16) Mrs. Fang – Wang Bing
Um rosto como força centrípeta que rege imóvel os seus entornos de decadência e humanismo. Bing é dos poucos ditos documentaristas capaz de encontrar imagens que perduram para além da sua efemeridade.

15) Under The Silver Lake – David Robert Mitchell
 De estrutura e humor pynchaniano, The Crying Of Lot 49 transposto para o peso nocivo da cultura no imaginário do cidadão médio norte-americano.

14) Uma Noiva Para Rip Van Winkle – Shunji Iwai
Quando nosso senso de comunidade é uma farsa, nós precisamos nos apoiar nos ombros de alguém para sermos capazes de continuar em movimento.

13) Gens Du Lac – Jean-Marie Straub
Um jovem rapaz que vem do lago, terra dos sonhadores, com fé na incerteza do horizonte sobrepondo o materialismo cínico da terra. A terra se tornará água um dia?

12) Transit – Christian Petzold
Esperando por um milagre enquanto vive uma ilusão. Em que ano estamos?

11) Amanda – Mikhaël Hers
Um dos mais belos filmes do ano, as lesões privadas são curadas nos espaços públicos.

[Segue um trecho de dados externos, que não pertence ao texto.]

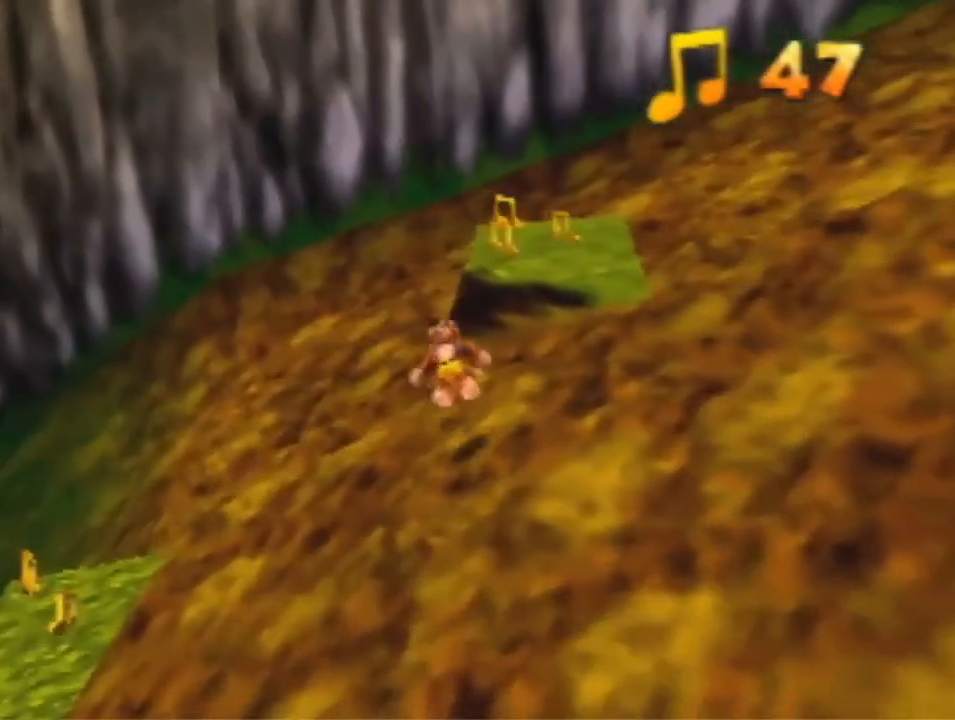
{"dt_ms": 500, "buttons": [], "left_stick": "up", "events": [[233, "A", "down"], [500, "A", "up"]]}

O controle dramatúrgico naturalista de Hers é de um procedimento bastante comum no cinema arthouse contemporâneo, mas não me recordo de outro filme dos últimos anos capaz de atingir a precisão dramática desse. On a tout le temps du monde maintenant.

10) Les Garçons Sauvages – Bertrand Mandico
Apesar de em um nível descritivo isso definitivamente não aparentar ser algo que me despertaria tanto interesse, é impressionante como Mandico é capaz de traduzir sua perversão erótica para um filme formalmente diverso, altamente derivativo mas simultaneamente único na sua potência sexual e agressiva. Botânica como erotismo, a natureza é desejo e o espírito humano é liberdade.

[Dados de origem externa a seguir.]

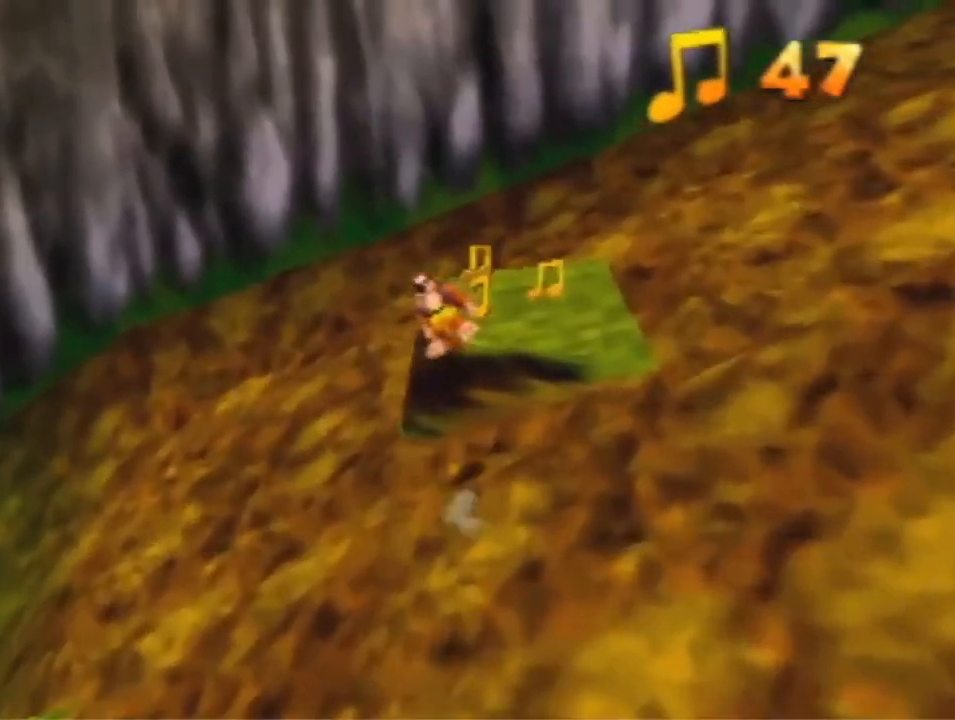
{"dt_ms": 500, "buttons": [], "left_stick": "up", "events": [[167, "left_stick", "up-right"], [500, "left_stick", "up"]]}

9) Hermia & Helena – Matías Piñeiro
Shakespeare como ponto de inflexão entre o mundano e o mítico.

8) Ta’ang – Wang Bing
Senso de urgência e desespero aliado a uma precisão observativa que só um cineasta como Bing seria capaz de traduzir materialmente. Impressionante como na sua passividade procedimental (leia-se processo de tornar o dispositivo cinematográfico quase invisível) encontra tantas ferramentas de sensibilização e elevação espiritual.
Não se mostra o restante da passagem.